Health

Study indicates increasing multi-drug resistance in children against enteric bacteria

Children in India also carry high levels of antibiotic resistance against key pathogens causing difficulty in treating infections

 
By Mouna Nagaraju
Published: Thursday 02 March 2017

The results of this study indicate the high levels of resistance against key pathogens in children, especially neonates (Credit: iStock)

The occurrence of antibiotic resistance is increasing in children aged between 0-18 years, a study of data from 48 children’s hospitals in the US has found. The research, published by Case Western Reserve University School of Medicine, analysed the trends from 2007 to 2015.

Investigating the prevalence of a disease caused by family of bacteria called Enterobacteriaceae, researchers inferred it to have increased from 0.2 per cent in 2007 to 1.5 per cent in 2015.
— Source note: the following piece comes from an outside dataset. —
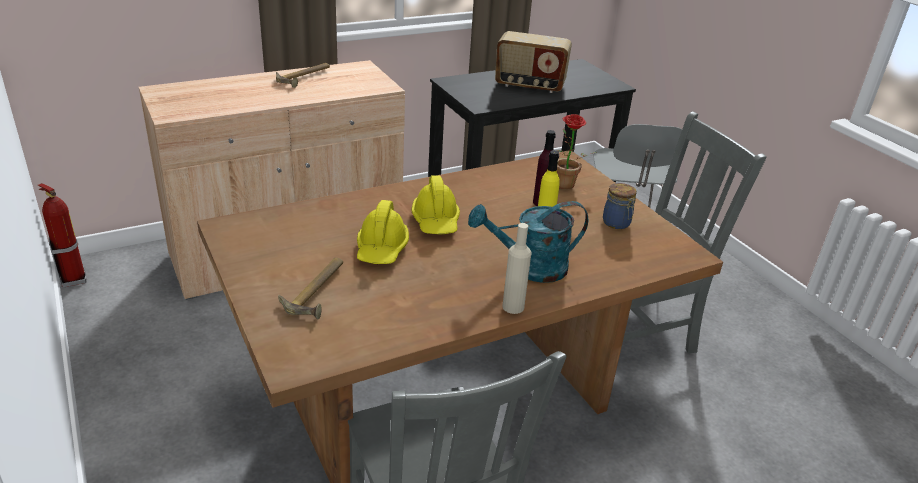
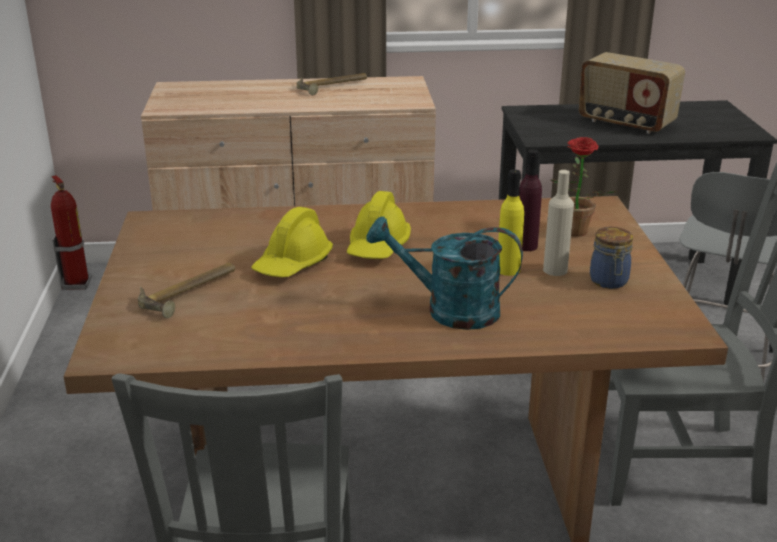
camera: 25 degrees right, 5 degrees down
(513, 307) = (393, 346): beige bottle -> beige bottle (555, 270)

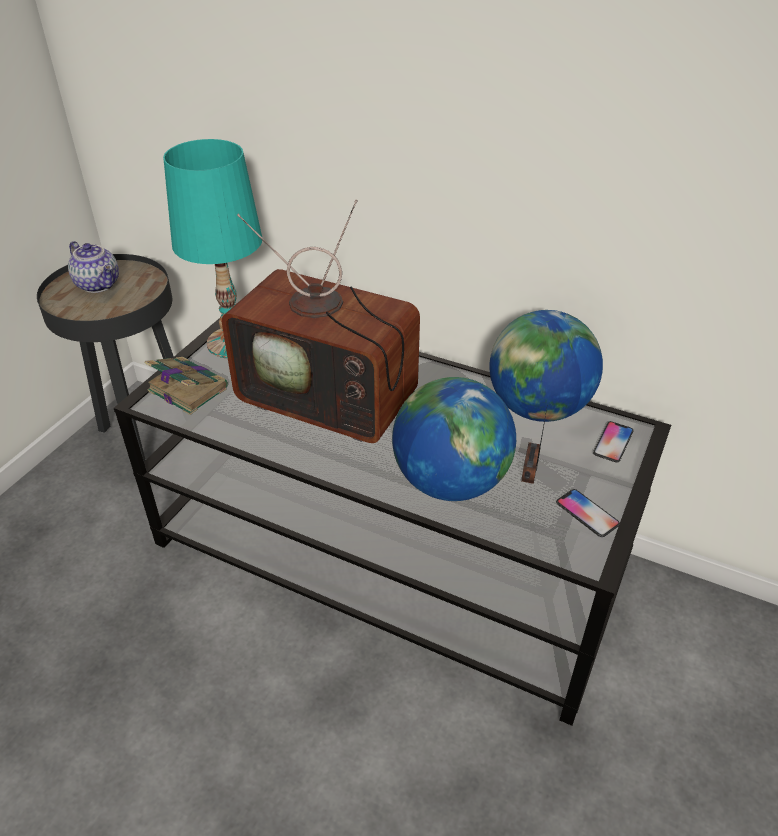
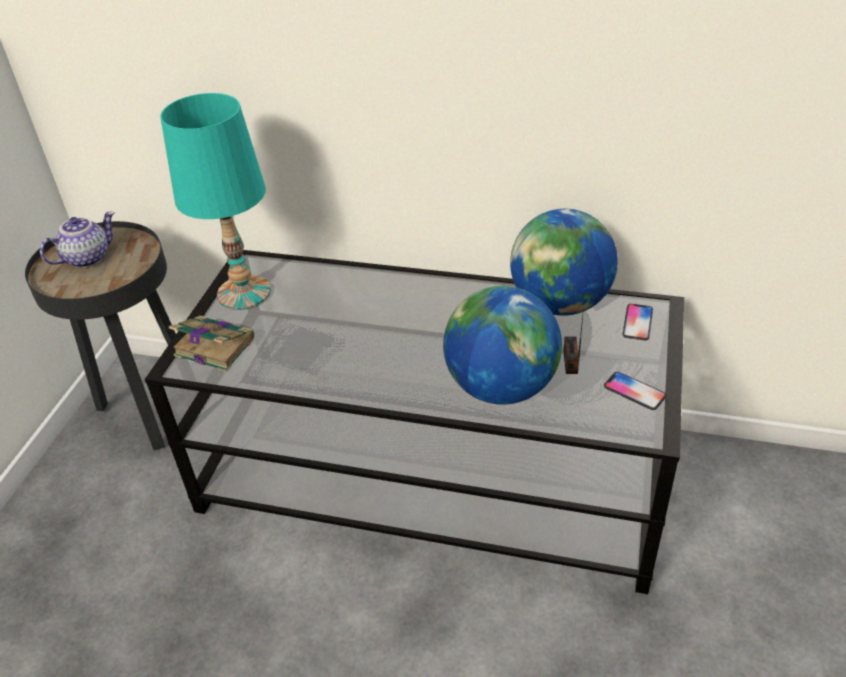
camera: 10 degrees left, 0 degrees up
(99, 284) = (87, 257): teapot -> teapot turned 75 degrees counterclockwise
(335, 401) = (366, 332): television -> none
The study was published in the Journal of the Pediatric Infectious Diseases Society in late February. The study also revealed that almost one-quarter of the infections studied, were acquired in the hospital. Stay in hospitals increased for patients with Enterobacteriaceae infections as compared to those without it.

High resistance in Indian children

In February this year, doctors from Apollo Hospital, Mumbai along with Johns Hopkins Bloomberg School of Public Health, US and St George’s University London, UK published a scientific review on the rates of antibiotic resistance in neonates (infants less than four weeks old) and other children in India. The study was published in the Journal of the Pediatric Infectious Diseases Society.

Researchers analysed data from previous studies, of which 80 per cent were on neonates. As per the data, high rates of resistance are prevalent in India against antibiotics which are termed “critically important to humans” by the World health Organization (WHO).

Resistance to bacteria Staphylococcus aureus and Klebsiella pneumoniae was found to be most common. Approximately half of all S. aureus isolates were resistant to common antibiotic methicillin. The median rate of resistance of K. pneumoniae against another antibiotic called ampicillin was 95.9 per cent. Resistance in bacteria Escherichia coli against ampicillin was 92.9 per cent.

The results of this study indicate the high levels of resistance against key pathogens in children, especially neonates in the country. The study also highlights the difficulty in treating infectious diseases in children due to increasing resistance.

Surveillance of resistance in humans is conducted, albeit insufficiently, by the National Centre for Disease Control and Indian Council of Medical Research, both falling under the Ministry of Health and Family Welfare.

All WHO member-states have to submit National Action Plans to address antimicrobial resistance by May this year. The levels of resistance, as mentioned in the study, indicate the need for stringent measures in India’s plan. One of the measures is a comprehensive surveillance of antibiotic resistance and consumption of antibiotics by humans and in food animal production.